Little Olivia died after she was hit in the chest by a bullet meant for convicted burglar Joseph Nee who had been pursued by Cashman to her front door. Cashman was sentenced to at least 42 years in prison on Monday for her murder.

Merseyside Police revealed that guns are increasingly being used by gangs in the city with a terrifying Czech machine pistol called a Skorpion appearing on the streets. The firearm is capable of spraying 850 bullets a minute.

Olivia died as the result of a gunshot from a revolver but three other people shot in Merseyside were killed using the Skorpion weapon and it’s reported at least two of them, like Olivia, were not the intended target.

Dr Ditcham, who is Acting Director and Senior Research Fellow in RUSI’s Organised Crime and Policing Research Group, warned if criminals were choosing to arm themselves with weapons like the Skorpion it would be “extremely worrying”.

He told “Reading some background behind the Skorpion handgun, Merseyside Police say they have seized more of these machine pistols.

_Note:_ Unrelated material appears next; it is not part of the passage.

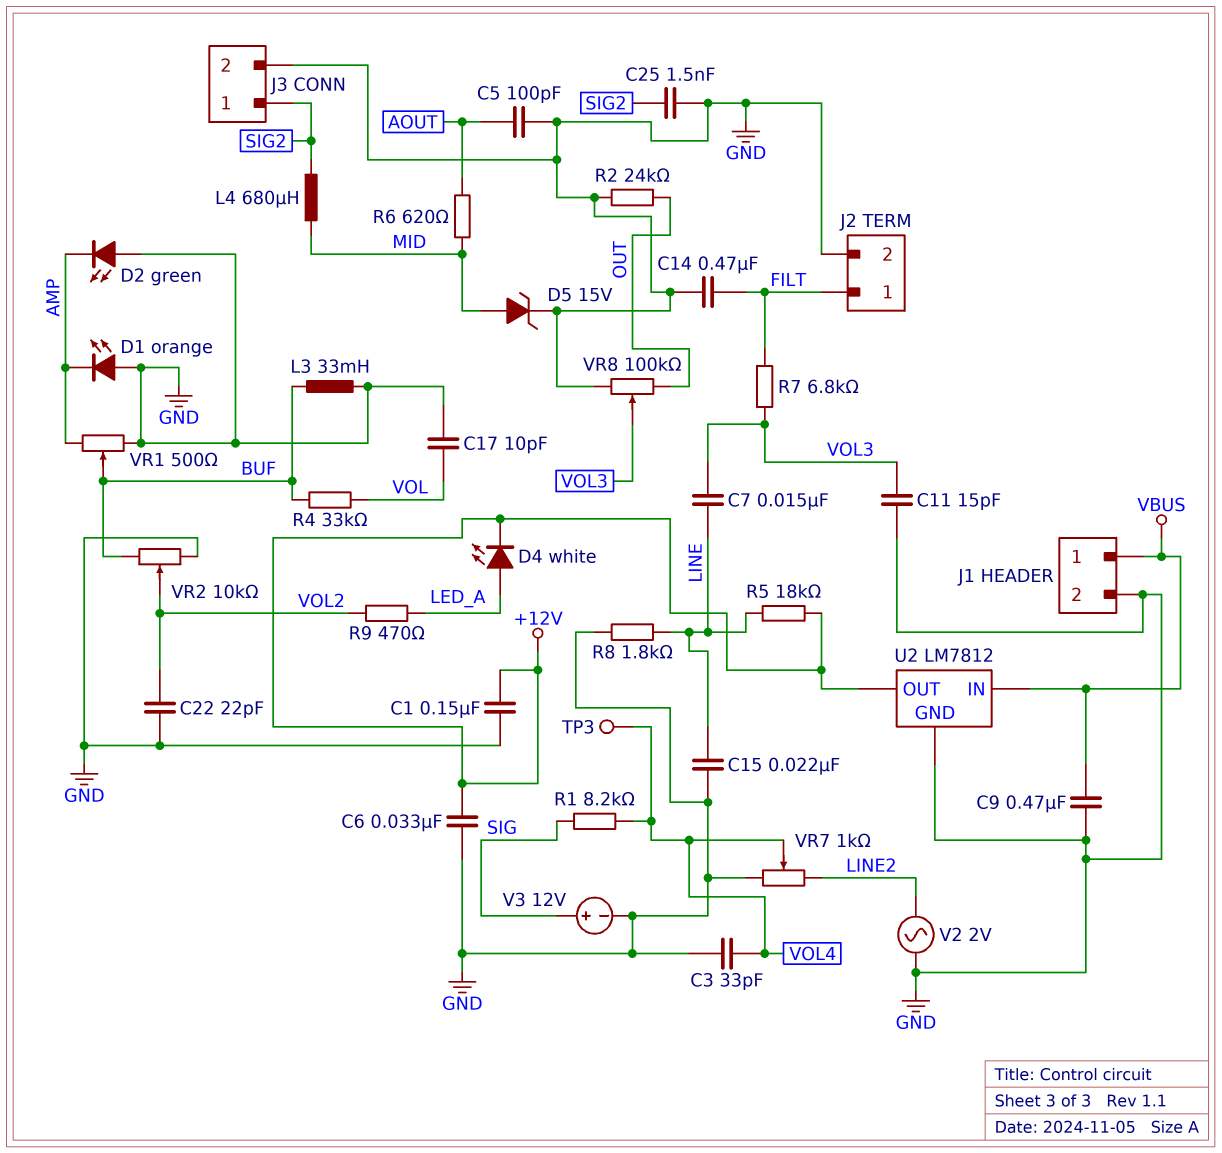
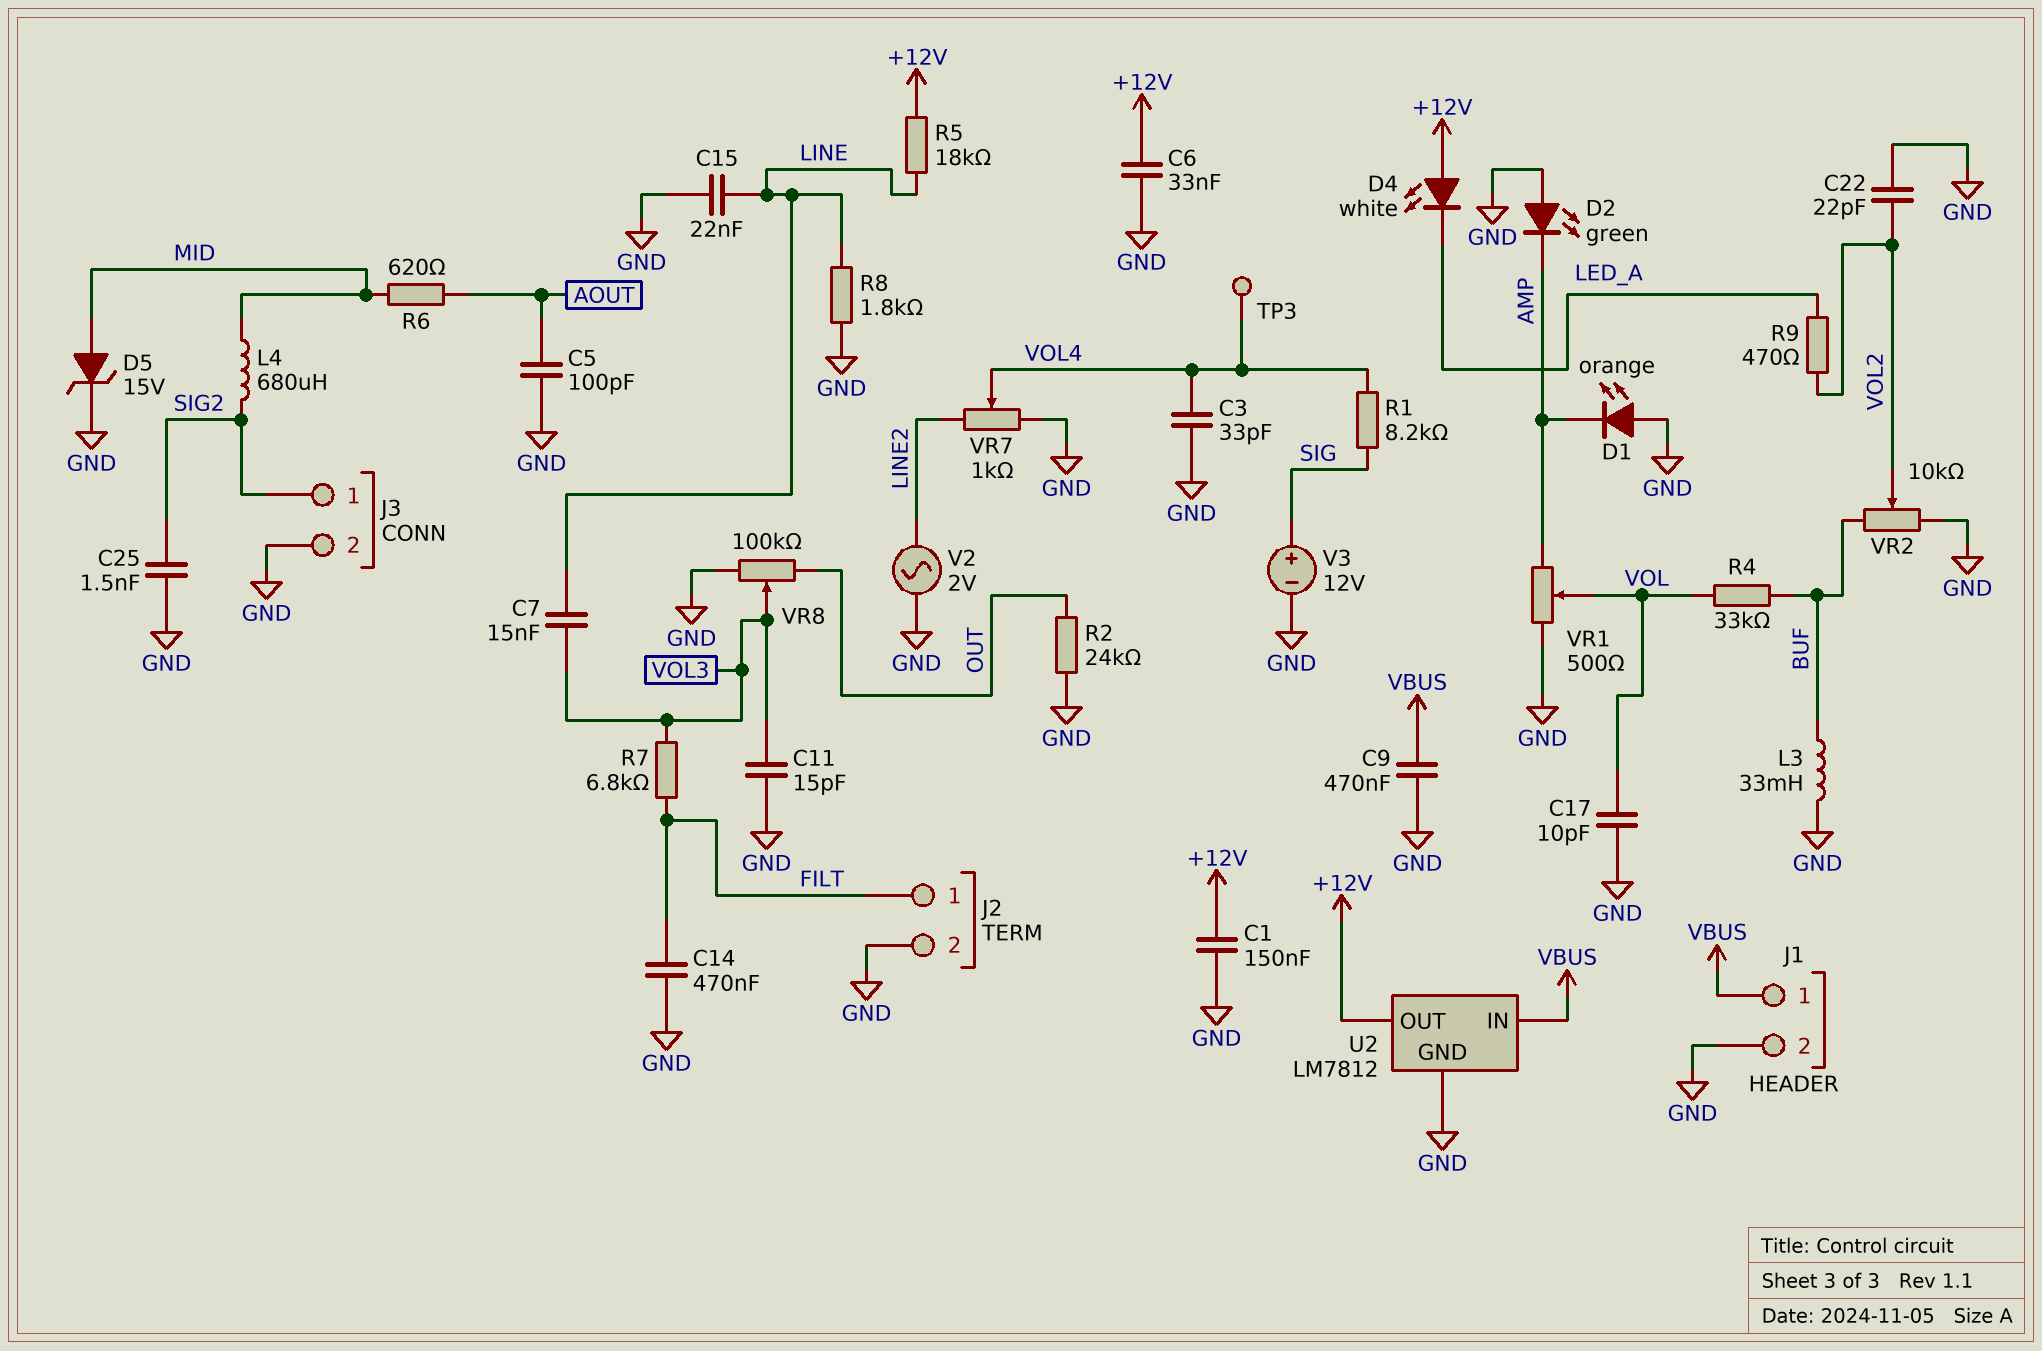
D4: LED white (A LED_A, K +12V) -> LED white (A +12V, K LED_A)
VR1: 500 (AMP, GND, wiper BUF) -> 500 (AMP, GND, wiper VOL)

“If, and it is an ‘if’, we see more of those weapons on the streets then there is a greater risk to the public, because they spray out a large number of bullets and stop anything that comes in contact.

“When you’re running and discharging a firearm it is actually quite difficult to be accurate, even a trained police marksman will find that quite difficult, in fact I think they are trained to stop and fire, not run and fire.

“So the thought of someone like a criminal not trained in the use of a firearm running and firing something like a machine pistol, or any firearm, is extremely worrying.

“Thankfully this is rare, but that’s not to say it couldn’t happen. It’s right to be concerned about it.”

Dr Ditcham said there were wider concerns around organised crime becoming more willing to use “extreme measures” as they battled over control of interests like drug supply chains.

He said: “I think there are indications that some criminal groups, in order to gain and maintain control of their criminal enterprise, often drugs related, are willing to resort to more extreme measures in order to maintain their market share.

“Some of that could involve the use of firearms, some of that could involve the use of criminal exploitation, or exploiting children, and using torture and God knows what to achieve compliance.

“There are indications that criminals are more willing to use extreme measures, and I think that use of firearms is indicative of that trend.

“People getting caught in the cross-fire is a concerning issue, the killing of another person, any victim, is still of concern whether they are a criminal or not.

“Whoever dies it still doesn’t make it any more palatable and it’s still murder at the end of the day.

“It’s probably too early to say it is indicative of organised criminals to arm themselves and indiscriminately fire upon members of the public. I would caution against saying that.”